The twenty bronze sculptures C Batterie 1 – 20, 2023, are the centerpiece of the exhibition Batterie at Livie Gallery on Claridenstrasse 34 in Zurich. Cast in bronze, they show a light bulb with its socket, connected to a lemon and subsequently overgrown by a bee colony with a honeycomb structure. Joseph Beuys’ Capri Batterie, created in 1985 during a healing stay by the shaman on Capri and in Naples, is the obvious reference for Sailstorfer’s experimental arrangement. Sailstorfer has cast the multiple of Beuys – the circuit between lemon and light bulb, which is stored in a wooden box measuring 28 x 28 x 28 cm with the inscription “Joseph Beuys, Capri Batterie, replace after 1000 hours” – and made 20 duplicates out of beeswax. These forms were placed by a beekeeper into hives in spring 2022 to allow the colonies to continue working on them. After 3 to 4 months – at the end of a summer – the structures were removed from the hives and cast in bronze. The work of the bees was thus manifested or inscribed into a specific form for an indefinite future.
The visual result of this experimental arrangement is a dramatic material transformation of an existing icon of the visual arts. It involves 20 concrete individual cases of an organic process whose rules and limits are programmatically or systematically given, but whose final appearance could only be influenced by the artist to a limited extent.

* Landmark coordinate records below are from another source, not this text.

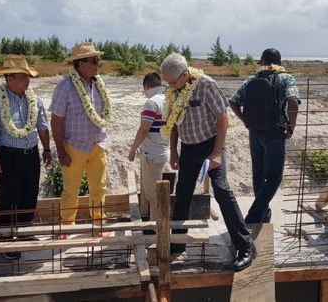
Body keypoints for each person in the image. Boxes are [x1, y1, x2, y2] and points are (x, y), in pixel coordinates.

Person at [160, 53, 256, 272]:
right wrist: (174, 152)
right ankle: (177, 242)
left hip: (212, 143)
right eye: (167, 82)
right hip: (189, 147)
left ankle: (245, 247)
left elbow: (223, 119)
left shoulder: (206, 85)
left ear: (185, 75)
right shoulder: (174, 89)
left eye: (172, 82)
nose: (169, 85)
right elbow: (173, 121)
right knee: (183, 192)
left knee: (222, 190)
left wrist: (216, 154)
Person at [0, 55, 52, 261]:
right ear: (9, 79)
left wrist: (46, 149)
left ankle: (25, 233)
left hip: (31, 155)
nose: (27, 80)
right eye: (22, 76)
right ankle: (7, 242)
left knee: (29, 196)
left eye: (27, 76)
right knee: (9, 200)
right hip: (9, 156)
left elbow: (42, 126)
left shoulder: (34, 100)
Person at [229, 48, 300, 225]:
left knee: (258, 175)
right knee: (274, 177)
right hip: (275, 131)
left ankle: (263, 214)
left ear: (262, 62)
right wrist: (291, 126)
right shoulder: (286, 78)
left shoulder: (253, 79)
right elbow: (292, 101)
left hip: (255, 132)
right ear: (279, 63)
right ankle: (254, 216)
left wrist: (245, 120)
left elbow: (233, 101)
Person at [49, 42, 112, 237]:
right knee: (71, 190)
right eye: (93, 61)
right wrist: (61, 151)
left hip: (98, 144)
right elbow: (56, 120)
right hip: (74, 146)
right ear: (80, 64)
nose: (97, 65)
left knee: (99, 188)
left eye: (97, 60)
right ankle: (67, 226)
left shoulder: (99, 84)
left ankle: (99, 224)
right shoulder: (65, 87)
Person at [127, 72, 169, 222]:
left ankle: (156, 230)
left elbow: (144, 129)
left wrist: (132, 150)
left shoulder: (152, 103)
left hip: (152, 153)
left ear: (147, 87)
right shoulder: (168, 100)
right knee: (160, 193)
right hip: (164, 150)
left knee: (154, 197)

Sailstorfer’s appropriation thus becomes a metaphor for an act of meditation on the possibilities and limitations of producing and storing energy, as well as on the ability to create an organic structure that is inherent in a unique rhythm – the instinctive program of a bee colony. This is done with the intention of making visible a very specific social organization. Without wanting to overemphasize the reference to Beuys, the analogies are obvious: the analogy to the sun, to light, to shadow, to the bloom, to the lemon, to the wax, to the honey, to the productivity of the individual in the collective.
The second work in the exhibition space is titled Tank 1. It is the empty fuel tank of a VW Passat, which, in its placement in the white box of the exhibition space, takes on anthropomorphic – that is, humanoid – features and possibly specifically recalls an oceanic mask. A breathing sound is emitted into the room through a speaker inside this hollow object. The references that this object creates are also multifaceted: the empty energy carrier of a car becomes the cavity that serves the propulsion and ventilation of the atmosphere of a common space.
Taking into account sociology, psychology, philosophy, cultural studies, and art history, Sailstorfer expands the medium of sculpture through transdisciplinary and transmedial border crossings. Characteristic of his work is a clear and precise ability to integrate artistic production into social life. Under the heading of “artistic research,” his works are designed as open-ended claims and presented to the public for discussion. Paradoxical simultaneities of objectification and subjectification, economization and collectivization, intellectualization, and sensualization are characteristic of these artworks. Like social, economic, political, or scientific hypotheses whose significance is solely a matter of fitting subjective manipulable data and facts, the exhibited artworks appear as precise measuring devices with no scale.